> Task goal
From the records below, copy the lines that include "再输入git".

> Supplied information
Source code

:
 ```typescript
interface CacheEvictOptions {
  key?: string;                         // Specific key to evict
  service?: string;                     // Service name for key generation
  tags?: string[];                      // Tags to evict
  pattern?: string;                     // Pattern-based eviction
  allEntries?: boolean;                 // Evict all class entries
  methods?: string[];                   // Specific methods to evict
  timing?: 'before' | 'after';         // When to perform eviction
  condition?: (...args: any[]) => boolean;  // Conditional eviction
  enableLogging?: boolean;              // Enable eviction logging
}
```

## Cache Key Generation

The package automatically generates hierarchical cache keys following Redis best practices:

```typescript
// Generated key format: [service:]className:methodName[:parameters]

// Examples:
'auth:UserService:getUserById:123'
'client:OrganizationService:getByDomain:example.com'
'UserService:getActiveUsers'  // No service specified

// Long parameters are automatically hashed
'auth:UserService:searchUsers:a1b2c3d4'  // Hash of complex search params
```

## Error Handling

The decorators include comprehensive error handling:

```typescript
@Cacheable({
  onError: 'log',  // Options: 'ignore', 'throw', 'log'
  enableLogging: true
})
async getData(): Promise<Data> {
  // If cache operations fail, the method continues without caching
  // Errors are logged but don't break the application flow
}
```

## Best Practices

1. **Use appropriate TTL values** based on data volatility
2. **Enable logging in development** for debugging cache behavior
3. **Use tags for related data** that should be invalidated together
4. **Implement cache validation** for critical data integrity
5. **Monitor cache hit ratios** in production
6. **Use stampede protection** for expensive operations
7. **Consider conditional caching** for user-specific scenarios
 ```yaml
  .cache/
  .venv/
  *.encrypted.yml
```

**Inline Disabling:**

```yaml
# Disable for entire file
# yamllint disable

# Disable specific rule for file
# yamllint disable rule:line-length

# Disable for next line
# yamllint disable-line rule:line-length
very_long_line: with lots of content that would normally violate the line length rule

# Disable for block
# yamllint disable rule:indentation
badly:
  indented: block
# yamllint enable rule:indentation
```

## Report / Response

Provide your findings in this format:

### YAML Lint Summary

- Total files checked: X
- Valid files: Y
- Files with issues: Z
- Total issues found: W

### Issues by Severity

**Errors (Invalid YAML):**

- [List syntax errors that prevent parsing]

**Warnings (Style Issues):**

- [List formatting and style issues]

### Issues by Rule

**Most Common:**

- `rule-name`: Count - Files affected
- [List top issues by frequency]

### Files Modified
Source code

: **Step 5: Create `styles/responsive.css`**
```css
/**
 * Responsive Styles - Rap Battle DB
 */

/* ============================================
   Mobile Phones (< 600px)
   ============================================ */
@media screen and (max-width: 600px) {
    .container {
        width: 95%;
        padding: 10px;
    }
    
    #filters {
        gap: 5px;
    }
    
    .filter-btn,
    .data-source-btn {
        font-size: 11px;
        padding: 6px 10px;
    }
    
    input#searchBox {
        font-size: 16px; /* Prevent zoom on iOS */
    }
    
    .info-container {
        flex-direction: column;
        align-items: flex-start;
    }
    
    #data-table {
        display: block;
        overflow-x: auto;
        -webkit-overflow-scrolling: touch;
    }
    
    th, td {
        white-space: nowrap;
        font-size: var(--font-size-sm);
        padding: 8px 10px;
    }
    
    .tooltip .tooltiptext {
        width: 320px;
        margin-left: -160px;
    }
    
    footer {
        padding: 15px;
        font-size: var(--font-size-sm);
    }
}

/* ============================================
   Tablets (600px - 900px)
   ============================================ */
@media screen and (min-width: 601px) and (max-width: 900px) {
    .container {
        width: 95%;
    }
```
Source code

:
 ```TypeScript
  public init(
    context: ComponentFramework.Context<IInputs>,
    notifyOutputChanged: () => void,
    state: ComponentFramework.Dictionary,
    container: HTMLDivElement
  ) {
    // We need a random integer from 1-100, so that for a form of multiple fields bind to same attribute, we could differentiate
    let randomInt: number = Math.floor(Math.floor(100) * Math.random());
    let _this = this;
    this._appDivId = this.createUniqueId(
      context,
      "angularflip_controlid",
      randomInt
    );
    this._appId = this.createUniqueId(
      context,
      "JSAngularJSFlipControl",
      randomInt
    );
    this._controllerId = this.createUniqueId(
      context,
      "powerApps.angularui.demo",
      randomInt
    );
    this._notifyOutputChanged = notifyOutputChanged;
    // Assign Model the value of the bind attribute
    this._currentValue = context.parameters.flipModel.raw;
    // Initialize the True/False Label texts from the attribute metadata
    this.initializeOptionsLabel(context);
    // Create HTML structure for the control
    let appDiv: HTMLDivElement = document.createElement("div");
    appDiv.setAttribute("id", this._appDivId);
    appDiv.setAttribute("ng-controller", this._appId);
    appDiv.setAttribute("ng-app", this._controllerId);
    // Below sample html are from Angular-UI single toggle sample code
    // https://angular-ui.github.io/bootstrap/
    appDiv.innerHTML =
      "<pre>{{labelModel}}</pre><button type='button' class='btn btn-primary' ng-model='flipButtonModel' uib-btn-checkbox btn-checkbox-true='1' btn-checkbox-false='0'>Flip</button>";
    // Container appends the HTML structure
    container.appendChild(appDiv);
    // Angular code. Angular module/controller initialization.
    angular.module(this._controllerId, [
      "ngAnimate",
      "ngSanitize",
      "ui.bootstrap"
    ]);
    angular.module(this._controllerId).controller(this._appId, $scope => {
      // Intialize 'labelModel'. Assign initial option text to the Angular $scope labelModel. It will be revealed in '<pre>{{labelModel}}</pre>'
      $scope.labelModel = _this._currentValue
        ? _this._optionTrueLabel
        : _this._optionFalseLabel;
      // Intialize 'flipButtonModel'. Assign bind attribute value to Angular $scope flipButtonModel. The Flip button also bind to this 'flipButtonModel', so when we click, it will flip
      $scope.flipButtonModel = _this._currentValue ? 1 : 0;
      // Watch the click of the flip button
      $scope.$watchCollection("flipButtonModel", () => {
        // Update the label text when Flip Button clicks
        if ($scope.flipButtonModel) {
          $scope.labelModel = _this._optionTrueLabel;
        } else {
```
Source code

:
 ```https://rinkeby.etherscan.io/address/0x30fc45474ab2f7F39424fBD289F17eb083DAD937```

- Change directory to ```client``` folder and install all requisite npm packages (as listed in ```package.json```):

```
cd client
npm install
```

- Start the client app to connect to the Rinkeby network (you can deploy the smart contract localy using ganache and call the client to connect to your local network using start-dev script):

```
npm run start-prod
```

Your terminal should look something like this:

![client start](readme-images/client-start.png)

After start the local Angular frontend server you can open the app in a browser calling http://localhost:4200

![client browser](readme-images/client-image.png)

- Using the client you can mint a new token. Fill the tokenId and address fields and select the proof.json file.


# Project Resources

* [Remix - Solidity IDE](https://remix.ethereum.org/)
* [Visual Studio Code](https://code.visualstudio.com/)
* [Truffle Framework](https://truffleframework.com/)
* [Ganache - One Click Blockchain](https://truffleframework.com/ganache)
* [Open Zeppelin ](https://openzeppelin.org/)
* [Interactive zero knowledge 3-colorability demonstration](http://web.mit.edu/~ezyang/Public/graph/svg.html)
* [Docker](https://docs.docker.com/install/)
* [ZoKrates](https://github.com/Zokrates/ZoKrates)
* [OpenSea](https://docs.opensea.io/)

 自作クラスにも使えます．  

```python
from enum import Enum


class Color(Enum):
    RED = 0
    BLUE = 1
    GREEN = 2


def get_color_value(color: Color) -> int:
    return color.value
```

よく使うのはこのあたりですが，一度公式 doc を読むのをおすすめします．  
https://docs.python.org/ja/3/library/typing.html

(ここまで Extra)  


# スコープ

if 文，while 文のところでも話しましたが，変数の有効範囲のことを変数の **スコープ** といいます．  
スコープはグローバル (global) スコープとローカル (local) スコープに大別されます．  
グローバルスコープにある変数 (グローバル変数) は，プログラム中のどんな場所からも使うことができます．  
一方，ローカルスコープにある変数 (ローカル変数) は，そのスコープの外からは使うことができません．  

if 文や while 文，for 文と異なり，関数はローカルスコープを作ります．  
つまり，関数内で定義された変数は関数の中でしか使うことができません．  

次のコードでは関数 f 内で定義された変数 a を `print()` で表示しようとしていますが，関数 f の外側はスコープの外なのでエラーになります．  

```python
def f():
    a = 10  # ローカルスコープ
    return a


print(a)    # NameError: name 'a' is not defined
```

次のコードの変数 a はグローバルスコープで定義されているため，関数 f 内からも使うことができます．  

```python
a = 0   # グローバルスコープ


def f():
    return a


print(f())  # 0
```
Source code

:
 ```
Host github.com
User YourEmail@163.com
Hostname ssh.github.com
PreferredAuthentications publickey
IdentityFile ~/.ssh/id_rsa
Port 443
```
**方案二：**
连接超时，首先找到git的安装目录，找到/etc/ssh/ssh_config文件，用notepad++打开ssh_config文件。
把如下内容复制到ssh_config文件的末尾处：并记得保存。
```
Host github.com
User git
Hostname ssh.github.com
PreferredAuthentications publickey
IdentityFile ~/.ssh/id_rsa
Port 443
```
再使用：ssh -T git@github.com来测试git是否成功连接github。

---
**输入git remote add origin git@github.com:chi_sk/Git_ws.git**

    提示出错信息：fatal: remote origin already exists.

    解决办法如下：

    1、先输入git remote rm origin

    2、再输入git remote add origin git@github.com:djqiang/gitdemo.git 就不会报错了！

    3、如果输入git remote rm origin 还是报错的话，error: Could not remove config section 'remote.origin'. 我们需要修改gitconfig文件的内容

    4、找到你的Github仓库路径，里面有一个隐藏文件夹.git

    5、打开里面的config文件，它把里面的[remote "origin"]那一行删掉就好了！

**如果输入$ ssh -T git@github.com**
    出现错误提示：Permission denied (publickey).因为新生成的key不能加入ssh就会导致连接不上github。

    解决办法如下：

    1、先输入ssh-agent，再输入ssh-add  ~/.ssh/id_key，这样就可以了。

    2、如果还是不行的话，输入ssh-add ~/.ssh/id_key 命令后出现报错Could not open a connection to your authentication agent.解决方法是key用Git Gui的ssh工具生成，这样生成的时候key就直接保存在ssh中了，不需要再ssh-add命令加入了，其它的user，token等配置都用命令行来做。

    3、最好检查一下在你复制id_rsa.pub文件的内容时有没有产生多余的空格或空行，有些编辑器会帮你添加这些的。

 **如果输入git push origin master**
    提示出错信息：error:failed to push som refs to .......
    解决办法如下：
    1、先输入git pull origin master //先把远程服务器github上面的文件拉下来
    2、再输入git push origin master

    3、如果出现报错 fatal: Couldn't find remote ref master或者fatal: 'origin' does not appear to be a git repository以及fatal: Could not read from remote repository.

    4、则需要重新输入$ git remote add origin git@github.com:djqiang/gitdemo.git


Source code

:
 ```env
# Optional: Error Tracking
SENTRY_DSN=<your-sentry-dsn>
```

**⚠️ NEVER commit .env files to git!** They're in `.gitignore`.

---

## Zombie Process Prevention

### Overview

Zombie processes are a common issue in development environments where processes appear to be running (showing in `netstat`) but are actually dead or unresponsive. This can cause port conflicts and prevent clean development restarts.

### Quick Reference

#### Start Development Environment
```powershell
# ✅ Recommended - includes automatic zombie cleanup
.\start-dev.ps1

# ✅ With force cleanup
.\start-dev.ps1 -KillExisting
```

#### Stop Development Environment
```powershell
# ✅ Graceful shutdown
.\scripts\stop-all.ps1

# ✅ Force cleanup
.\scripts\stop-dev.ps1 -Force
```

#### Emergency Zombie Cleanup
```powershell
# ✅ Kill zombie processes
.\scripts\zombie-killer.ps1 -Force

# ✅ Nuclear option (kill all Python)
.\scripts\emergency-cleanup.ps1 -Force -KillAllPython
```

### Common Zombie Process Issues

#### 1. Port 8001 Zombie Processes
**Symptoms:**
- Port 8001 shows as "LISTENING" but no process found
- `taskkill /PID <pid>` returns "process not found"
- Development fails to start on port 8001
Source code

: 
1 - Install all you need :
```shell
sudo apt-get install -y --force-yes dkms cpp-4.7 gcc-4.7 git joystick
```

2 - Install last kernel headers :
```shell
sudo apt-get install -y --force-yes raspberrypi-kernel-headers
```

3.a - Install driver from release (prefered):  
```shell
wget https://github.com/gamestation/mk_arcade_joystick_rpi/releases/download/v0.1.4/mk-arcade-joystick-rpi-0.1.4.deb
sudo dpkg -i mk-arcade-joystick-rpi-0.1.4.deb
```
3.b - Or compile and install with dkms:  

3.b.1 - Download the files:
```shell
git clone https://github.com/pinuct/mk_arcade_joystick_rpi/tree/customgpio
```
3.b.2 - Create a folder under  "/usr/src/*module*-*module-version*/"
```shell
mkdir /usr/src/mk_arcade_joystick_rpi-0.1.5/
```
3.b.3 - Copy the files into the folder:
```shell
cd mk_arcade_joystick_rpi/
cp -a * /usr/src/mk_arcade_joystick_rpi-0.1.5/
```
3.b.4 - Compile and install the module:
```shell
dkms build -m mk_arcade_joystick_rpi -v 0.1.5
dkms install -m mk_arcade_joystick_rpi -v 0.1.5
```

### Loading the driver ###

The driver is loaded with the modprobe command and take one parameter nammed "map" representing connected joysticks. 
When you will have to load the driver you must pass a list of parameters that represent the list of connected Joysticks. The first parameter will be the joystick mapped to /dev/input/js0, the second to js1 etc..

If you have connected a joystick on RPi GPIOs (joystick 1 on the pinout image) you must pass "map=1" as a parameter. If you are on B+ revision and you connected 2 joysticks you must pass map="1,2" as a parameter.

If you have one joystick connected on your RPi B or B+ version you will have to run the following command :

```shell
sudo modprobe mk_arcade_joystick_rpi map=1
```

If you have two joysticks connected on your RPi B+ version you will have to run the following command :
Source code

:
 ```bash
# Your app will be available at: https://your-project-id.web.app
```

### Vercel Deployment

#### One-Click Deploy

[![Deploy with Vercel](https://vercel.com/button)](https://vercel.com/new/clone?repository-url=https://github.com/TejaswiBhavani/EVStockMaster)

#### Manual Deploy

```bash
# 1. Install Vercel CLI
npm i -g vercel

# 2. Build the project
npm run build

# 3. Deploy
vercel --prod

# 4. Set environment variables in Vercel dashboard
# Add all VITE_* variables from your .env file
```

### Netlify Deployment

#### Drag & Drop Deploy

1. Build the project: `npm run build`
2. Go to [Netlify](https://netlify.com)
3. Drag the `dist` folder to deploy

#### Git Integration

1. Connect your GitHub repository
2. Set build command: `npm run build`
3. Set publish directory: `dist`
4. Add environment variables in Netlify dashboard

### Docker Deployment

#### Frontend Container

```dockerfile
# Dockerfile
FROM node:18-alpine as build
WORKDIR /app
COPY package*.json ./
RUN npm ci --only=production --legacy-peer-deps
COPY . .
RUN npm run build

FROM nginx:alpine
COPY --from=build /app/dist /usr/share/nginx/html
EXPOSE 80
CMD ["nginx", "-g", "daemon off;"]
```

> Written response
    2、再输入git remote add origin git@github.com:djqiang/gitdemo.git 就不会报错了！
    2、再输入git push origin master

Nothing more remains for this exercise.